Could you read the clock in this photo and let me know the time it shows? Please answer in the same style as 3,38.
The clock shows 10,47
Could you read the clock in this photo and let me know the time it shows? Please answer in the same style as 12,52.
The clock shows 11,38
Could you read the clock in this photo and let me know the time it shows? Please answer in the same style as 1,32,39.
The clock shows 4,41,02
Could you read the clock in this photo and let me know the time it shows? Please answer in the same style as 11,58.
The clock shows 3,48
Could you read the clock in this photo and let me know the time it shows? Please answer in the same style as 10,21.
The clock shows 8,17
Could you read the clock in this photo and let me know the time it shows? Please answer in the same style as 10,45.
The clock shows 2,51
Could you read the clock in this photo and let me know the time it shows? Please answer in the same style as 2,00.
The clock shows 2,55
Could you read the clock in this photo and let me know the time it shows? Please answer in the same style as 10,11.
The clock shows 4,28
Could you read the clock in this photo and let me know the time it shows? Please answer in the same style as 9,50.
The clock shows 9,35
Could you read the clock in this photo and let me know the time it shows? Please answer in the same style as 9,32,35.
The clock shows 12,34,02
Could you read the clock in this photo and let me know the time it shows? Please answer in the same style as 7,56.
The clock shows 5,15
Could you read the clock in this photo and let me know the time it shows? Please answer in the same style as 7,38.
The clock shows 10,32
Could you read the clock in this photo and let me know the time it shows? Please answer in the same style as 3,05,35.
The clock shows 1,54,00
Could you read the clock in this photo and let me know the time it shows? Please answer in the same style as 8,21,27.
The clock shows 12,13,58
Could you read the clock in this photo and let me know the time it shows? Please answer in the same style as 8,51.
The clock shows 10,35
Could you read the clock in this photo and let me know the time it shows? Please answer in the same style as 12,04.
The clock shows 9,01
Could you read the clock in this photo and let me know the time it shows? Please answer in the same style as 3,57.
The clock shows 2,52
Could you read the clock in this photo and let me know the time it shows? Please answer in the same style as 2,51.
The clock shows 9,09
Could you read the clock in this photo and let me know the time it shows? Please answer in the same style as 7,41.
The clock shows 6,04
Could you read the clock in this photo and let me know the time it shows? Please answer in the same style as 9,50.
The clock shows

────────

GOAL
Copy all of the records again, swapping every "clock" for "watch" and leaving everything else unchanged.

THE OUTPUT
Could you read the watch in this photo and let me know the time it shows? Please answer in the same style as 3,38.
The watch shows 10,47
Could you read the watch in this photo and let me know the time it shows? Please answer in the same style as 12,52.
The watch shows 11,38
Could you read the watch in this photo and let me know the time it shows? Please answer in the same style as 1,32,39.
The watch shows 4,41,02
Could you read the watch in this photo and let me know the time it shows? Please answer in the same style as 11,58.
The watch shows 3,48
Could you read the watch in this photo and let me know the time it shows? Please answer in the same style as 10,21.
The watch shows 8,17
Could you read the watch in this photo and let me know the time it shows? Please answer in the same style as 10,45.
The watch shows 2,51
Could you read the watch in this photo and let me know the time it shows? Please answer in the same style as 2,00.
The watch shows 2,55
Could you read the watch in this photo and let me know the time it shows? Please answer in the same style as 10,11.
The watch shows 4,28
Could you read the watch in this photo and let me know the time it shows? Please answer in the same style as 9,50.
The watch shows 9,35
Could you read the watch in this photo and let me know the time it shows? Please answer in the same style as 9,32,35.
The watch shows 12,34,02
Could you read the watch in this photo and let me know the time it shows? Please answer in the same style as 7,56.
The watch shows 5,15
Could you read the watch in this photo and let me know the time it shows? Please answer in the same style as 7,38.
The watch shows 10,32
Could you read the watch in this photo and let me know the time it shows? Please answer in the same style as 3,05,35.
The watch shows 1,54,00
Could you read the watch in this photo and let me know the time it shows? Please answer in the same style as 8,21,27.
The watch shows 12,13,58
Could you read the watch in this photo and let me know the time it shows? Please answer in the same style as 8,51.
The watch shows 10,35
Could you read the watch in this photo and let me know the time it shows? Please answer in the same style as 12,04.
The watch shows 9,01
Could you read the watch in this photo and let me know the time it shows? Please answer in the same style as 3,57.
The watch shows 2,52
Could you read the watch in this photo and let me know the time it shows? Please answer in the same style as 2,51.
The watch shows 9,09
Could you read the watch in this photo and let me know the time it shows? Please answer in the same style as 7,41.
The watch shows 6,04
Could you read the watch in this photo and let me know the time it shows? Please answer in the same style as 9,50.
The watch shows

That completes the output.